> **Problem details**:
Reproduce the data below word for word, setting aside any picture it holds.

> **Collected data**:
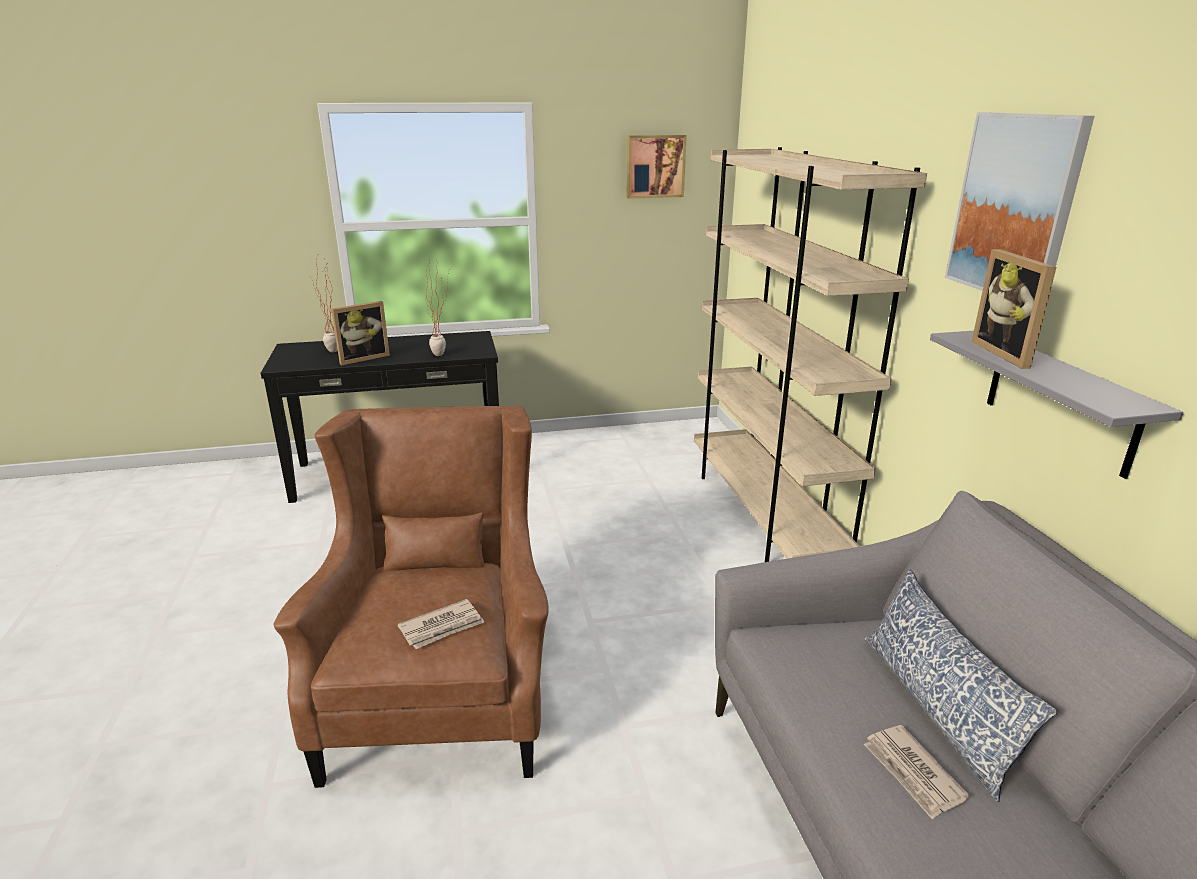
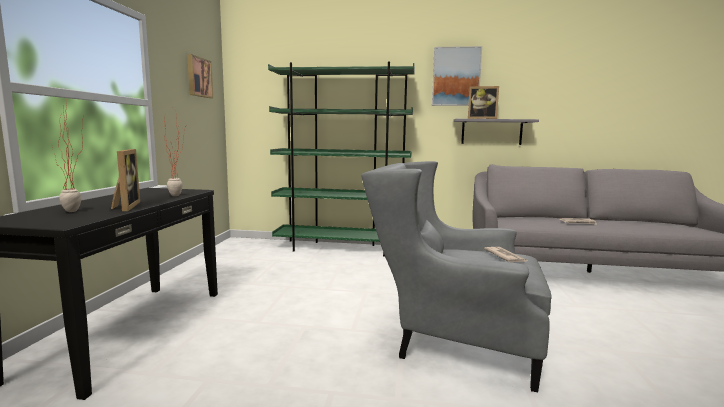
camera: 70 degrees left, 15 degrees down
brown armchair [274,406,549,788] -> grey armchair [361,161,552,392]
beige bookcase [694,147,927,562] -> green bookcase [268,61,415,257]
pillow [864,569,1058,802] -> none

> **Output**:
camera: 70 degrees left, 15 degrees down
brown armchair [274,406,549,788] -> grey armchair [361,161,552,392]
beige bookcase [694,147,927,562] -> green bookcase [268,61,415,257]
pillow [864,569,1058,802] -> none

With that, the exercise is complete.